I’ve had a love-hate relationship with my former self. In a previous blog post, I mentioned how I struggled with seeing old pictures of me. That person has since become unrecognizable. A few months ago, I showed an older picture to a friend who didn’t know I was transgender, and she thought it was my brother. I think it’s time I talk about him before he completely slips away.
Like my co-worker, I’ve come to understand that many people have favourable memories of me. They remember my smile, my sense of humour and my positive attitude in any situation. I’m grateful for the happy memories I’ve heard lately, because I remember struggling, being awkward, shy and unhappy.
Days before I came out, Megan and I hid old photos of me from Facebook and I cleaned up my Twitter account. I didn’t want any memory of my former self in sight. For me, I needed a chance at a fresh start. I couldn’t wait to begin my new life. I felt so much pain in my heart just looking at him. Even our wedding pictures, one of the happiest days of my life, all I could think about was how awful I looked wearing a tuxedo.

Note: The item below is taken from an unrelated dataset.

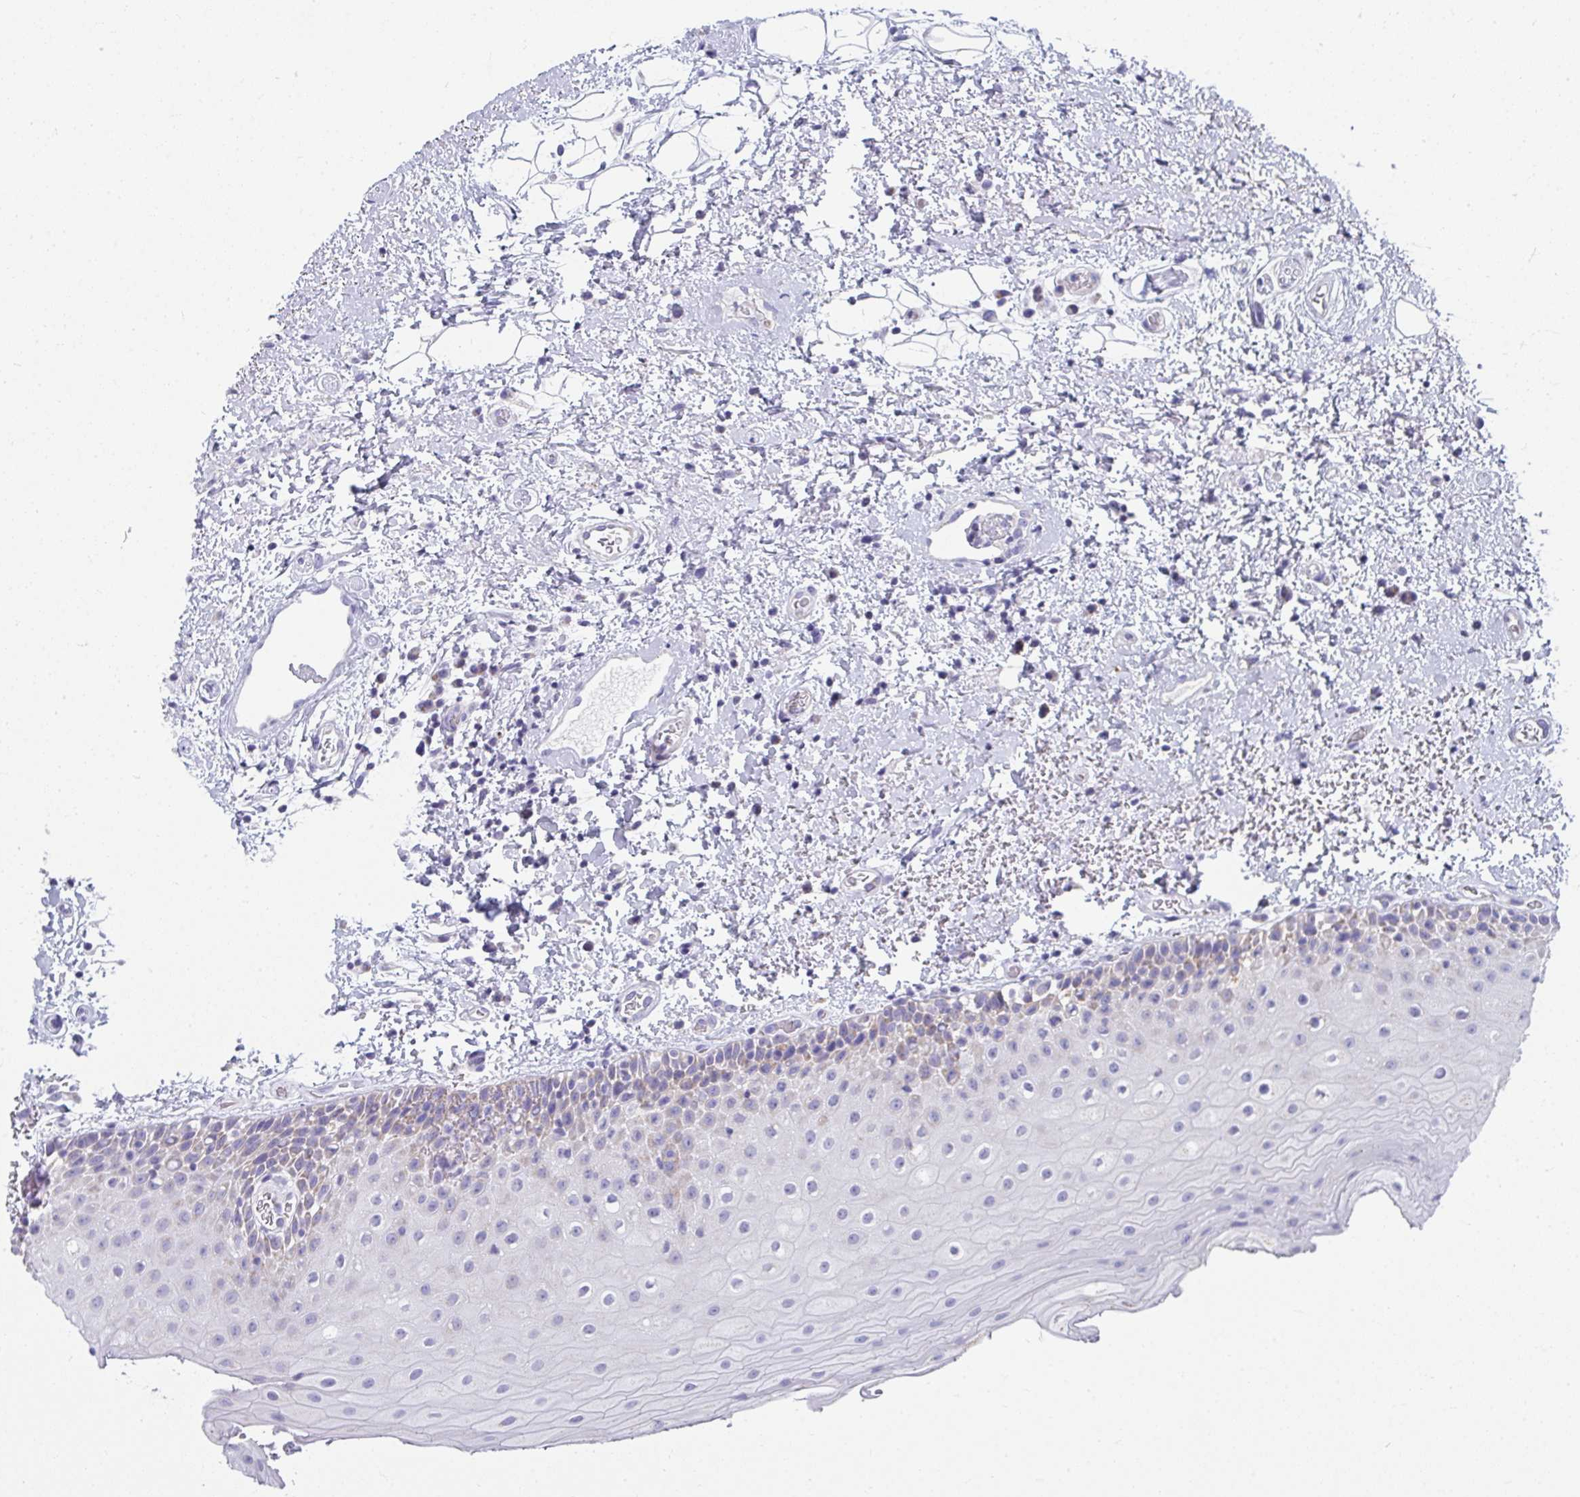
{"staining": {"intensity": "moderate", "quantity": "<25%", "location": "cytoplasmic/membranous"}, "tissue": "oral mucosa", "cell_type": "Squamous epithelial cells", "image_type": "normal", "snomed": [{"axis": "morphology", "description": "Normal tissue, NOS"}, {"axis": "topography", "description": "Oral tissue"}], "caption": "Approximately <25% of squamous epithelial cells in unremarkable oral mucosa reveal moderate cytoplasmic/membranous protein staining as visualized by brown immunohistochemical staining.", "gene": "SLC6A1", "patient": {"sex": "female", "age": 82}}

Just like that, he was gone.
I sit here now 19 months later and I need to grieve for him. I need to take a step back and remember where I started, not bury it. My family and friends hardly had the chance to say goodbye to someone they cared about. Megan had to mourn for her husband before she got a new wife. I’m at the point in my transition where I’m meeting lots of people who never knew me before I came out. I hear it’s rewarding for them because they get to meet my authentic self out right. But what about the others who do remember my old self? Am I cheating them?
I’m so incredibly grateful I get to be myself every day. I have no regrets about making my transition and I’m proud to identify as transgender. I know I am so much happier, healthier and more confident. I’m living my best life now and not just existing as the shy, awkward kid. I see me growing into myself even more, as I complete two years of being out in 2019.